**Given instruction 1:**
Rewrite the stretch of records from the start through the line containing "genus: Oxalis", replacing "common name" with "vernacular name" and leaving everything else unchanged.

**Page:**
Bridie Connaughton obituary: Passionate redhead with great sense of fun and mischief

Family came to define Roscommon woman who spent time in Dublin, London and Chicago

Bridie Connaughton 1937-2020

Bridie Connaughton was a woman of great love and passion, with a strong work ethic and sense of decency, as well as a sense of fun and mischief. "She was quite fiery and very passionate – your typical redhead I suppose," Paddy Connaughton says of his mother.

In his eulogy at her funeral, Paddy told a story from his childhood in Oran, Co Roscommon which sums up her nature. A pig dealer came to the farm where the family reared and sold bonhams and pigs and loaded the Connaughtons’ pigs into his lorry without first agreeing a price with Bridie.

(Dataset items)

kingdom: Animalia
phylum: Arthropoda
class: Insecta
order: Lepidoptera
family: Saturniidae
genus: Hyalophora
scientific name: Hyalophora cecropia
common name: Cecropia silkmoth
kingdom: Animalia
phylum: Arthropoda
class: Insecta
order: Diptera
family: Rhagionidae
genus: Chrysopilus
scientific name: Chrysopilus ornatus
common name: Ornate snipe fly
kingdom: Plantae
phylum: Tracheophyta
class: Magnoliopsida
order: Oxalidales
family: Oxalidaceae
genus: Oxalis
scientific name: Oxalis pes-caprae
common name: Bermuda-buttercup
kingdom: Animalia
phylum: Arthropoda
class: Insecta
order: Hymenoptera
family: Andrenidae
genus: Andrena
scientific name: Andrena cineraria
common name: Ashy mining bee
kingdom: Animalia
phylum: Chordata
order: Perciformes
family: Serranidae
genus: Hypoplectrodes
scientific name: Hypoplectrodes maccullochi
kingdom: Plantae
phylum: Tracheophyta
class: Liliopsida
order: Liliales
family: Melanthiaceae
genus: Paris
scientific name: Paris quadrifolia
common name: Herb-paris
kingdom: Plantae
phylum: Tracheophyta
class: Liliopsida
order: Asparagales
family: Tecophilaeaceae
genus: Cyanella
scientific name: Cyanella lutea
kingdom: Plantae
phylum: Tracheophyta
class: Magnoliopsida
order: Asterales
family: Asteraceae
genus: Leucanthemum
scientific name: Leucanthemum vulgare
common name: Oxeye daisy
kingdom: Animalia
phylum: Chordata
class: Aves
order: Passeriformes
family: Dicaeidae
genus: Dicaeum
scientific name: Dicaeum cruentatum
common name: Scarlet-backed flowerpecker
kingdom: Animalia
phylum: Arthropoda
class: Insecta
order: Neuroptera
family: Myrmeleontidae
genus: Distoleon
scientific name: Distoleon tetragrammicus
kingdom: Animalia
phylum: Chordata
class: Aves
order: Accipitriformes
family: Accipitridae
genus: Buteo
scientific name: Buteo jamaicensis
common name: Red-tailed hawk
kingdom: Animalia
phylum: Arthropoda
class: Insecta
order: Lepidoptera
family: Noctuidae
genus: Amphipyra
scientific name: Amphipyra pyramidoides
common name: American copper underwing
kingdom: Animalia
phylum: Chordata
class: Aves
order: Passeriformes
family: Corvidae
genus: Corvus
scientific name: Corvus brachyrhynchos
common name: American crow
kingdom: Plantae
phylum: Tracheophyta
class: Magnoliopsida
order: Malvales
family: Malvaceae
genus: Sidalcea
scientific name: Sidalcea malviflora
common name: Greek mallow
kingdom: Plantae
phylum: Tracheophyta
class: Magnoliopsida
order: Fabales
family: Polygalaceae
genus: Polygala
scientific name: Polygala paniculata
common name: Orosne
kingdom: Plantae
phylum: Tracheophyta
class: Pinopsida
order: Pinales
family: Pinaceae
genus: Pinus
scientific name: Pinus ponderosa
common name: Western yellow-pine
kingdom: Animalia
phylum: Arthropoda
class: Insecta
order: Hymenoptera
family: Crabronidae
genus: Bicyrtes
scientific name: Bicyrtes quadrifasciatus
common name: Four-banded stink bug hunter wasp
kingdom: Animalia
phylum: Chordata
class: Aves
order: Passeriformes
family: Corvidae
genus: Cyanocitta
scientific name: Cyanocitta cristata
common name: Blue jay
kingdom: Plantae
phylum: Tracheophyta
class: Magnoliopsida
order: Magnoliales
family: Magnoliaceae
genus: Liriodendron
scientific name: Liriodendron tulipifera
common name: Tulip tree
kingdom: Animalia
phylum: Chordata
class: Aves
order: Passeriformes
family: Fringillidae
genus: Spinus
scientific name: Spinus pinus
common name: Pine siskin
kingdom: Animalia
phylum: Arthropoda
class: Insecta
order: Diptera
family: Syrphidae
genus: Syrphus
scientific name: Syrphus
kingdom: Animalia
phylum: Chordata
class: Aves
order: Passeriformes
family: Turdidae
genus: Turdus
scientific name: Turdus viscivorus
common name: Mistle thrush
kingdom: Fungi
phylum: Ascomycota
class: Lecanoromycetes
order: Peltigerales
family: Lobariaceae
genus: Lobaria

**Given instruction 2:**
Retype the stretch of the obituary from "Bridie Connaughton 1937-2020" through "price with Bridie." exactly.

**Exercise output 1:**
kingdom: Animalia
phylum: Arthropoda
class: Insecta
order: Lepidoptera
family: Saturniidae
genus: Hyalophora
scientific name: Hyalophora cecropia
vernacular name: Cecropia silkmoth
kingdom: Animalia
phylum: Arthropoda
class: Insecta
order: Diptera
family: Rhagionidae
genus: Chrysopilus
scientific name: Chrysopilus ornatus
vernacular name: Ornate snipe fly
kingdom: Plantae
phylum: Tracheophyta
class: Magnoliopsida
order: Oxalidales
family: Oxalidaceae
genus: Oxalis

**Exercise output 2:**
Bridie Connaughton 1937-2020

Bridie Connaughton was a woman of great love and passion, with a strong work ethic and sense of decency, as well as a sense of fun and mischief. "She was quite fiery and very passionate – your typical redhead I suppose," Paddy Connaughton says of his mother.

In his eulogy at her funeral, Paddy told a story from his childhood in Oran, Co Roscommon which sums up her nature. A pig dealer came to the farm where the family reared and sold bonhams and pigs and loaded the Connaughtons’ pigs into his lorry without first agreeing a price with Bridie.